> Dataset excerpt:
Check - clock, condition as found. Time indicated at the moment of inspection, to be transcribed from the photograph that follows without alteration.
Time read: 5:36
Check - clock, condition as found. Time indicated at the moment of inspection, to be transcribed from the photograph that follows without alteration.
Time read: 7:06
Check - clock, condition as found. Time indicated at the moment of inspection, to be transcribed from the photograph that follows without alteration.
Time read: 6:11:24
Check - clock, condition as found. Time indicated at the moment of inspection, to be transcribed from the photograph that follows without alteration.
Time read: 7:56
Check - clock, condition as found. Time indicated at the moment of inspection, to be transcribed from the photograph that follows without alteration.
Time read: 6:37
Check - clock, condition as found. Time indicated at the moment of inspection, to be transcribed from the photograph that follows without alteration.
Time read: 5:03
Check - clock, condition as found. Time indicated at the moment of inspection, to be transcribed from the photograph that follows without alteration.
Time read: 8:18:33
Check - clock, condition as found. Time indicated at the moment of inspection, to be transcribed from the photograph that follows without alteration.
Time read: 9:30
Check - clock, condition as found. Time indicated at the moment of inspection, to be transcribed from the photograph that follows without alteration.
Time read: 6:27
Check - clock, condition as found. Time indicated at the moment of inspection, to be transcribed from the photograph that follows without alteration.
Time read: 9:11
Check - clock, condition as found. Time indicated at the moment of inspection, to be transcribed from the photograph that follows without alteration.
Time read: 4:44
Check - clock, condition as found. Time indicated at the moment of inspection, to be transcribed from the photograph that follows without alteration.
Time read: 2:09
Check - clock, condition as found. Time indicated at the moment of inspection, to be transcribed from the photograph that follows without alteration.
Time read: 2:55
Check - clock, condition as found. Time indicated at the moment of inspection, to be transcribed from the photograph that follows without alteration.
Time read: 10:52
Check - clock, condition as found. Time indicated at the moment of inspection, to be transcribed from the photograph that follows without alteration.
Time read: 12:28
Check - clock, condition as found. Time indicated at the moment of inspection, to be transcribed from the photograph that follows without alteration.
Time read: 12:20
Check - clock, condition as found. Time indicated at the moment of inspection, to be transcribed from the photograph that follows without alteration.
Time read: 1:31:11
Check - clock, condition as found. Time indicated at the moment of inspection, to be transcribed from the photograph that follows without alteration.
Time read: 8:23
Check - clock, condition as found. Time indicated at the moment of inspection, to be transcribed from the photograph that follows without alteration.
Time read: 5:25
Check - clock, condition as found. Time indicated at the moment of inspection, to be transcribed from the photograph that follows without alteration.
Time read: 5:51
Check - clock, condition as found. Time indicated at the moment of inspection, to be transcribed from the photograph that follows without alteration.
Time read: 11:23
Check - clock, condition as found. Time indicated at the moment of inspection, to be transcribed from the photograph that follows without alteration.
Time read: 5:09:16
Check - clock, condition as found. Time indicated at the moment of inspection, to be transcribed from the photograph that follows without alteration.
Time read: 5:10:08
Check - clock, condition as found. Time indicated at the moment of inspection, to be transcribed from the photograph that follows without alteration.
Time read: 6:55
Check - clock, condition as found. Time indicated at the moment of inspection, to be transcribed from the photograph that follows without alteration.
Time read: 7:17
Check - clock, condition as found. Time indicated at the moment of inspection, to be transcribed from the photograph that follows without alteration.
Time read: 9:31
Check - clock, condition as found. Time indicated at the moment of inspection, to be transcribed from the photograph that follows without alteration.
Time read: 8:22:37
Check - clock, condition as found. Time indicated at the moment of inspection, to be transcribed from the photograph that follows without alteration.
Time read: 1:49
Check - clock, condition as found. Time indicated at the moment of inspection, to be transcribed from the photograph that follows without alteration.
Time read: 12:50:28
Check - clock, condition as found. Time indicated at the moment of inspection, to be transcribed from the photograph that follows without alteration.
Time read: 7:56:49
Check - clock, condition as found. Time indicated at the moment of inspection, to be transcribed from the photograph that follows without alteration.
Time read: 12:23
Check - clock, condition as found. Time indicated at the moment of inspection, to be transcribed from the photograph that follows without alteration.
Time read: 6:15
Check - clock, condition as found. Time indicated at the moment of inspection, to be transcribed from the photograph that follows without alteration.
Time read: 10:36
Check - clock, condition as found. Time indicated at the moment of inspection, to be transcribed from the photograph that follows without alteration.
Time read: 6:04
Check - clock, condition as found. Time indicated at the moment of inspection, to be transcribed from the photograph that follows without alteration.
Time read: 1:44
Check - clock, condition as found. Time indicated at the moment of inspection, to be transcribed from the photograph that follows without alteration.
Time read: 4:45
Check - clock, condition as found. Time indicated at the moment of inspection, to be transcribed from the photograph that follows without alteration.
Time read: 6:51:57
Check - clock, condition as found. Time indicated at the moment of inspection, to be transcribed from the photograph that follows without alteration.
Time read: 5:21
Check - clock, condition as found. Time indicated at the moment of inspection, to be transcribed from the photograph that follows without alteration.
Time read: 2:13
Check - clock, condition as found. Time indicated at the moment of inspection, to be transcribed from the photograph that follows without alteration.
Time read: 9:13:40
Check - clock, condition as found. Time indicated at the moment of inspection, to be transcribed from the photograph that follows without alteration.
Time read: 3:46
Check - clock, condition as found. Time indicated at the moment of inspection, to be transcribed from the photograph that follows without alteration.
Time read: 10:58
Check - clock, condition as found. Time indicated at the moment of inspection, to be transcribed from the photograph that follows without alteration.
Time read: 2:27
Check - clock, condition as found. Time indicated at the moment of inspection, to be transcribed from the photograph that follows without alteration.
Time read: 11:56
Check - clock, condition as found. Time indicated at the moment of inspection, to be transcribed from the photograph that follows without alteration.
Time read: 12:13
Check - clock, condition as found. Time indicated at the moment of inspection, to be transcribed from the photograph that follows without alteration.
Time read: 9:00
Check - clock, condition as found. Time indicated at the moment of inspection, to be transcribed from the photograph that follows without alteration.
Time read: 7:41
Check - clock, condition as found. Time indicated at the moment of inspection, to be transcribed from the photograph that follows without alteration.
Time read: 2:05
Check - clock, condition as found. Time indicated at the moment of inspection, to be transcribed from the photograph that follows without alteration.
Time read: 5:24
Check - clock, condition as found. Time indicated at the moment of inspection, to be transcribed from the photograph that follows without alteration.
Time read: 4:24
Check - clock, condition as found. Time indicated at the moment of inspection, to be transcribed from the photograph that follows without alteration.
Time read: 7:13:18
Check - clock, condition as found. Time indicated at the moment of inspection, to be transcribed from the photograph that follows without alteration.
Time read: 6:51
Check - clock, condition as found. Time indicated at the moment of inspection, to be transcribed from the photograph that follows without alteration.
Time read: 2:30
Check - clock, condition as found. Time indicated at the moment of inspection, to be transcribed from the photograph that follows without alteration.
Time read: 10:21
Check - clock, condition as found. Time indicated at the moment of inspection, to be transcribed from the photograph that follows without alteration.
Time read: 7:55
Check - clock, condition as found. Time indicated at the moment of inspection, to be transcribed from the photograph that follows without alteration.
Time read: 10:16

> Aim:
Reproduce the rows above with every "Time read" changed to "Reading recorded", keeping all other text the same.

> The solution:
Check - clock, condition as found. Time indicated at the moment of inspection, to be transcribed from the photograph that follows without alteration.
Reading recorded: 5:36
Check - clock, condition as found. Time indicated at the moment of inspection, to be transcribed from the photograph that follows without alteration.
Reading recorded: 7:06
Check - clock, condition as found. Time indicated at the moment of inspection, to be transcribed from the photograph that follows without alteration.
Reading recorded: 6:11:24
Check - clock, condition as found. Time indicated at the moment of inspection, to be transcribed from the photograph that follows without alteration.
Reading recorded: 7:56
Check - clock, condition as found. Time indicated at the moment of inspection, to be transcribed from the photograph that follows without alteration.
Reading recorded: 6:37
Check - clock, condition as found. Time indicated at the moment of inspection, to be transcribed from the photograph that follows without alteration.
Reading recorded: 5:03
Check - clock, condition as found. Time indicated at the moment of inspection, to be transcribed from the photograph that follows without alteration.
Reading recorded: 8:18:33
Check - clock, condition as found. Time indicated at the moment of inspection, to be transcribed from the photograph that follows without alteration.
Reading recorded: 9:30
Check - clock, condition as found. Time indicated at the moment of inspection, to be transcribed from the photograph that follows without alteration.
Reading recorded: 6:27
Check - clock, condition as found. Time indicated at the moment of inspection, to be transcribed from the photograph that follows without alteration.
Reading recorded: 9:11
Check - clock, condition as found. Time indicated at the moment of inspection, to be transcribed from the photograph that follows without alteration.
Reading recorded: 4:44
Check - clock, condition as found. Time indicated at the moment of inspection, to be transcribed from the photograph that follows without alteration.
Reading recorded: 2:09
Check - clock, condition as found. Time indicated at the moment of inspection, to be transcribed from the photograph that follows without alteration.
Reading recorded: 2:55
Check - clock, condition as found. Time indicated at the moment of inspection, to be transcribed from the photograph that follows without alteration.
Reading recorded: 10:52
Check - clock, condition as found. Time indicated at the moment of inspection, to be transcribed from the photograph that follows without alteration.
Reading recorded: 12:28
Check - clock, condition as found. Time indicated at the moment of inspection, to be transcribed from the photograph that follows without alteration.
Reading recorded: 12:20
Check - clock, condition as found. Time indicated at the moment of inspection, to be transcribed from the photograph that follows without alteration.
Reading recorded: 1:31:11
Check - clock, condition as found. Time indicated at the moment of inspection, to be transcribed from the photograph that follows without alteration.
Reading recorded: 8:23
Check - clock, condition as found. Time indicated at the moment of inspection, to be transcribed from the photograph that follows without alteration.
Reading recorded: 5:25
Check - clock, condition as found. Time indicated at the moment of inspection, to be transcribed from the photograph that follows without alteration.
Reading recorded: 5:51
Check - clock, condition as found. Time indicated at the moment of inspection, to be transcribed from the photograph that follows without alteration.
Reading recorded: 11:23
Check - clock, condition as found. Time indicated at the moment of inspection, to be transcribed from the photograph that follows without alteration.
Reading recorded: 5:09:16
Check - clock, condition as found. Time indicated at the moment of inspection, to be transcribed from the photograph that follows without alteration.
Reading recorded: 5:10:08
Check - clock, condition as found. Time indicated at the moment of inspection, to be transcribed from the photograph that follows without alteration.
Reading recorded: 6:55
Check - clock, condition as found. Time indicated at the moment of inspection, to be transcribed from the photograph that follows without alteration.
Reading recorded: 7:17
Check - clock, condition as found. Time indicated at the moment of inspection, to be transcribed from the photograph that follows without alteration.
Reading recorded: 9:31
Check - clock, condition as found. Time indicated at the moment of inspection, to be transcribed from the photograph that follows without alteration.
Reading recorded: 8:22:37
Check - clock, condition as found. Time indicated at the moment of inspection, to be transcribed from the photograph that follows without alteration.
Reading recorded: 1:49
Check - clock, condition as found. Time indicated at the moment of inspection, to be transcribed from the photograph that follows without alteration.
Reading recorded: 12:50:28
Check - clock, condition as found. Time indicated at the moment of inspection, to be transcribed from the photograph that follows without alteration.
Reading recorded: 7:56:49
Check - clock, condition as found. Time indicated at the moment of inspection, to be transcribed from the photograph that follows without alteration.
Reading recorded: 12:23
Check - clock, condition as found. Time indicated at the moment of inspection, to be transcribed from the photograph that follows without alteration.
Reading recorded: 6:15
Check - clock, condition as found. Time indicated at the moment of inspection, to be transcribed from the photograph that follows without alteration.
Reading recorded: 10:36
Check - clock, condition as found. Time indicated at the moment of inspection, to be transcribed from the photograph that follows without alteration.
Reading recorded: 6:04
Check - clock, condition as found. Time indicated at the moment of inspection, to be transcribed from the photograph that follows without alteration.
Reading recorded: 1:44
Check - clock, condition as found. Time indicated at the moment of inspection, to be transcribed from the photograph that follows without alteration.
Reading recorded: 4:45
Check - clock, condition as found. Time indicated at the moment of inspection, to be transcribed from the photograph that follows without alteration.
Reading recorded: 6:51:57
Check - clock, condition as found. Time indicated at the moment of inspection, to be transcribed from the photograph that follows without alteration.
Reading recorded: 5:21
Check - clock, condition as found. Time indicated at the moment of inspection, to be transcribed from the photograph that follows without alteration.
Reading recorded: 2:13
Check - clock, condition as found. Time indicated at the moment of inspection, to be transcribed from the photograph that follows without alteration.
Reading recorded: 9:13:40
Check - clock, condition as found. Time indicated at the moment of inspection, to be transcribed from the photograph that follows without alteration.
Reading recorded: 3:46
Check - clock, condition as found. Time indicated at the moment of inspection, to be transcribed from the photograph that follows without alteration.
Reading recorded: 10:58
Check - clock, condition as found. Time indicated at the moment of inspection, to be transcribed from the photograph that follows without alteration.
Reading recorded: 2:27
Check - clock, condition as found. Time indicated at the moment of inspection, to be transcribed from the photograph that follows without alteration.
Reading recorded: 11:56
Check - clock, condition as found. Time indicated at the moment of inspection, to be transcribed from the photograph that follows without alteration.
Reading recorded: 12:13
Check - clock, condition as found. Time indicated at the moment of inspection, to be transcribed from the photograph that follows without alteration.
Reading recorded: 9:00
Check - clock, condition as found. Time indicated at the moment of inspection, to be transcribed from the photograph that follows without alteration.
Reading recorded: 7:41
Check - clock, condition as found. Time indicated at the moment of inspection, to be transcribed from the photograph that follows without alteration.
Reading recorded: 2:05
Check - clock, condition as found. Time indicated at the moment of inspection, to be transcribed from the photograph that follows without alteration.
Reading recorded: 5:24
Check - clock, condition as found. Time indicated at the moment of inspection, to be transcribed from the photograph that follows without alteration.
Reading recorded: 4:24
Check - clock, condition as found. Time indicated at the moment of inspection, to be transcribed from the photograph that follows without alteration.
Reading recorded: 7:13:18
Check - clock, condition as found. Time indicated at the moment of inspection, to be transcribed from the photograph that follows without alteration.
Reading recorded: 6:51
Check - clock, condition as found. Time indicated at the moment of inspection, to be transcribed from the photograph that follows without alteration.
Reading recorded: 2:30
Check - clock, condition as found. Time indicated at the moment of inspection, to be transcribed from the photograph that follows without alteration.
Reading recorded: 10:21
Check - clock, condition as found. Time indicated at the moment of inspection, to be transcribed from the photograph that follows without alteration.
Reading recorded: 7:55
Check - clock, condition as found. Time indicated at the moment of inspection, to be transcribed from the photograph that follows without alteration.
Reading recorded: 10:16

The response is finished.